We work in a highly interdisciplinary environment at the interface of computer science and biology. Members of the group come from a primarily computational background and share a strong passion for understanding biological systems. We are engaged in several collaborative research partnerships with biological and experimental collaborators, at MIT, Harvard, the Broad Institute, the ENCODE, modENCODE, GTEx, and Epigenomics Roadmap consortia, the Harvard Medical School, and other universities.
Our group at MIT aims to further our understanding of the human genome by computational integration of large-scale functional and comparative genomics datasets.
(1) Using alignments of multiple closely related species, we have defined evolutionary signatures for the systematic discovery and characterization of diverse classes of functional elements, including protein-coding genes, RNA structures, microRNAs, developmental enhancers, regulatory motifs, and biological networks.
(2) Using epigenomics datasets of multiple chromatin marks across the complete genome, we have defined chromatin signatures that reveal numerous classes of promoter, enhancer, transcribed, and repressed regions, each with distinct functional properties.
(3) Using diverse functional datasets across many cell types, we have defined multi-cell activity signatures for chromatin states, regulator expression, motif enrichment, and target gene expression, and have used their correlations to link candidate enhancers to their putative target genes, infer cell type-specific activators and repressors, and to predict and validate functional regulator binding in specific chromatin states.
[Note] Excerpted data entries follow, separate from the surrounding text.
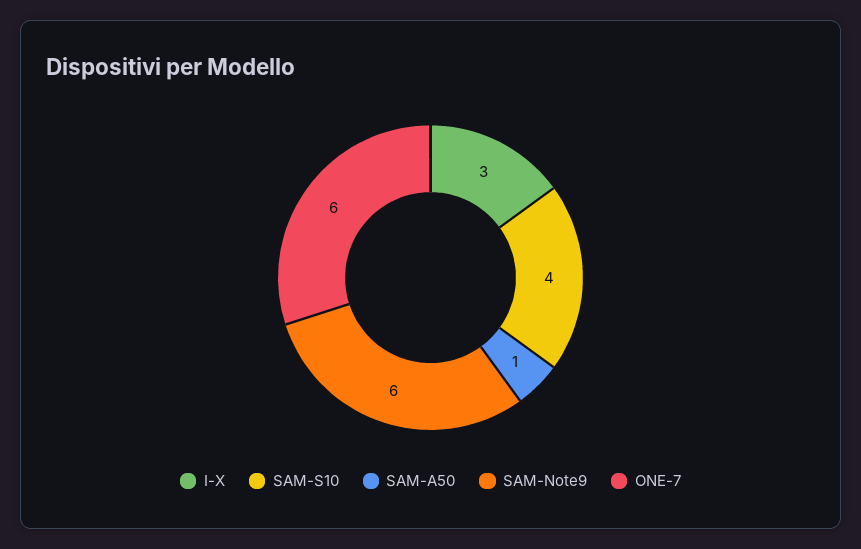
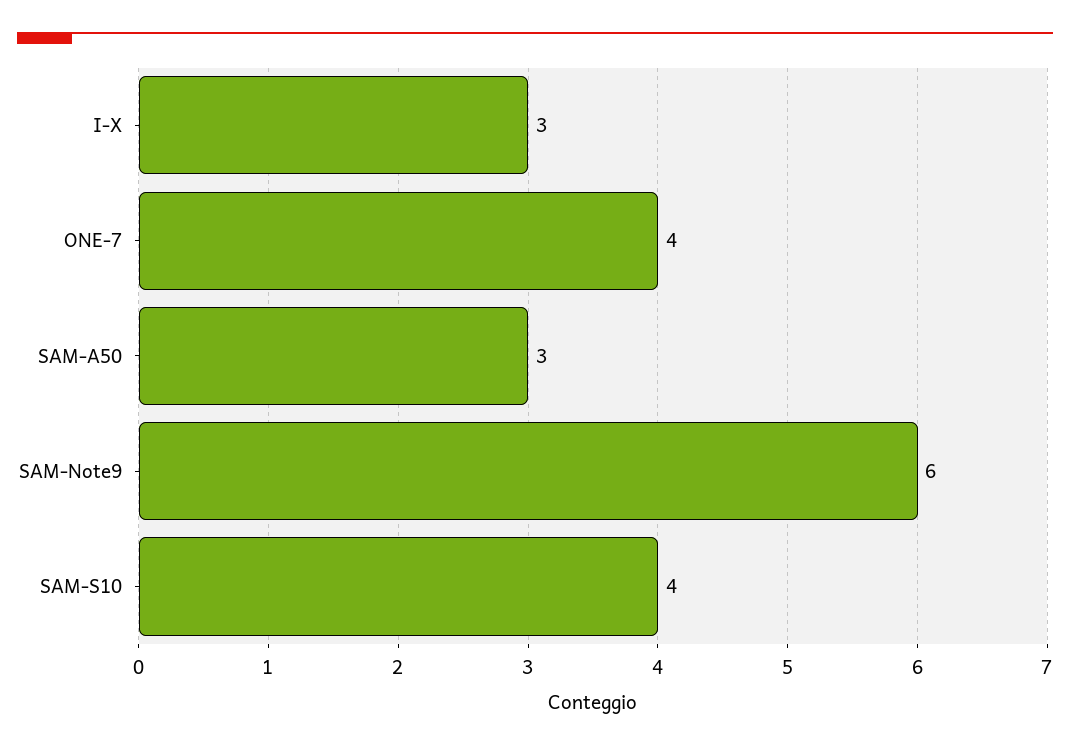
  {
    "I-X": 3,
    "SAM-S10": 4,
-   "SAM-A50": 1,
+   "SAM-A50": 3,
    "SAM-Note9": 6,
-   "ONE-7": 6
+   "ONE-7": 4
  }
We have used these evolutionary, chromatin, and activity signatures to elucidate the function and regulatory circuitry of the human and fly genomes, to reveal many new insights on animal gene regulation and development, including abundant translational read-through in neuronal proteins, functionality of anti-sense microRNA transcripts, and thousands of novel large intergenic non-coding RNAs.
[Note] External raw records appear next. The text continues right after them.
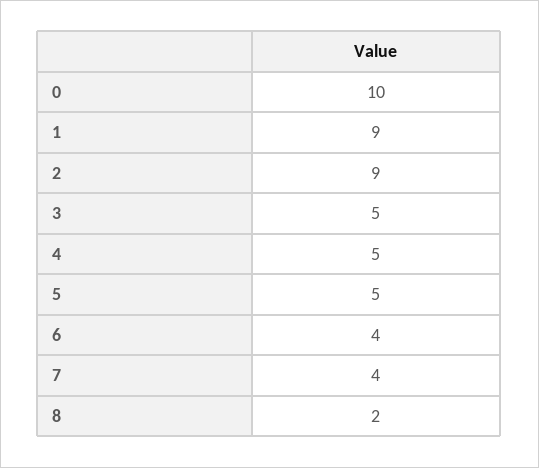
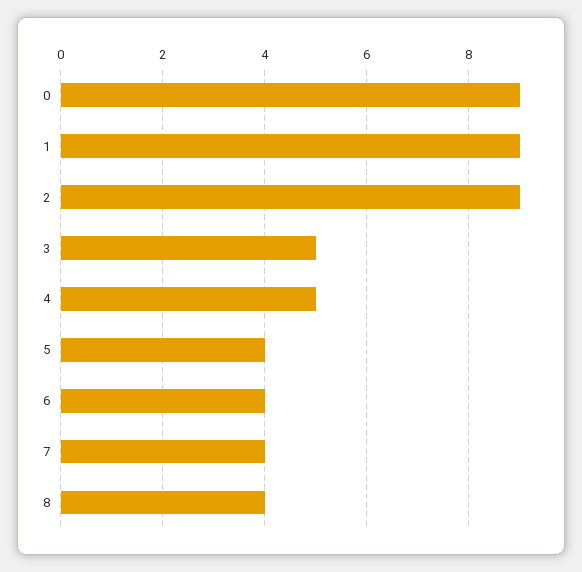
  {
-   "0": 10,
+   "0": 9,
    "1": 9,
    "2": 9,
    "3": 5,
    "4": 5,
-   "5": 5,
+   "5": 4,
    "6": 4,
    "7": 4,
-   "8": 2
+   "8": 4
  }

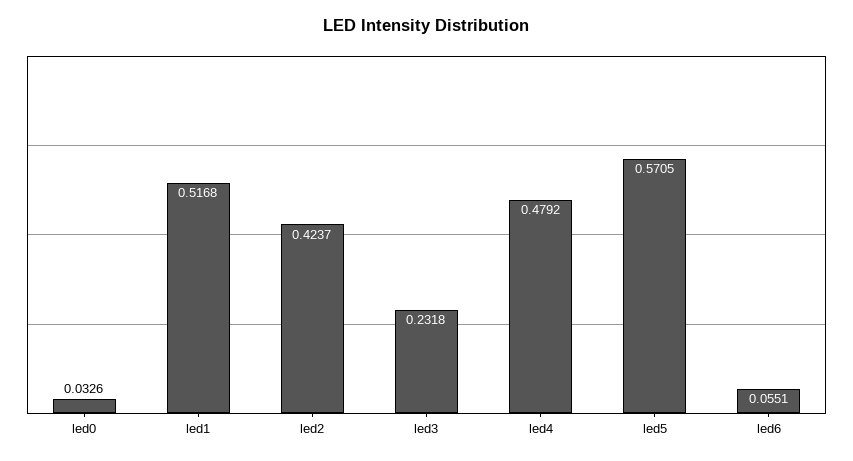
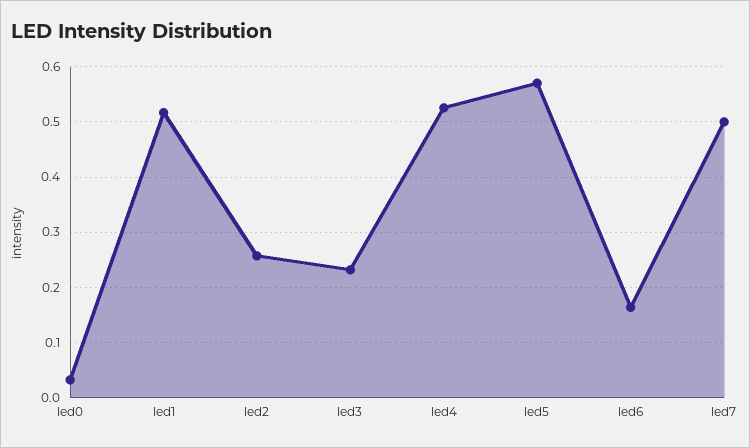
  {
    "led0": 0.0326,
    "led1": 0.5168,
-   "led2": 0.4237,
+   "led2": 0.26,
    "led3": 0.2318,
-   "led4": 0.4792,
+   "led4": 0.52,
    "led5": 0.5705,
-   "led6": 0.0551
+   "led6": 0.16,
+   "led7": 0.5
  }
We have also used these signatures to revisit previously uncharacterized diseaseassociated single-nucleotide polymorphism (SNP) variants linked to several diseases and phenotypes from genome-wide association studies, which has enabled us to provide mechanistic insights into their likely molecular roles.
Overall, our genomic signatures dramatically expand the annotation of the non-coding genome, providing a systematic annotation of chromatin functions, new insights on diverse regulatory mechanisms, and shining new light on previously uncharacterized disease-assocaited variants. We have also developed methods to study systematic differences between the species compared, and uncovered important evolutionary mechanisms for the emergence of new functions.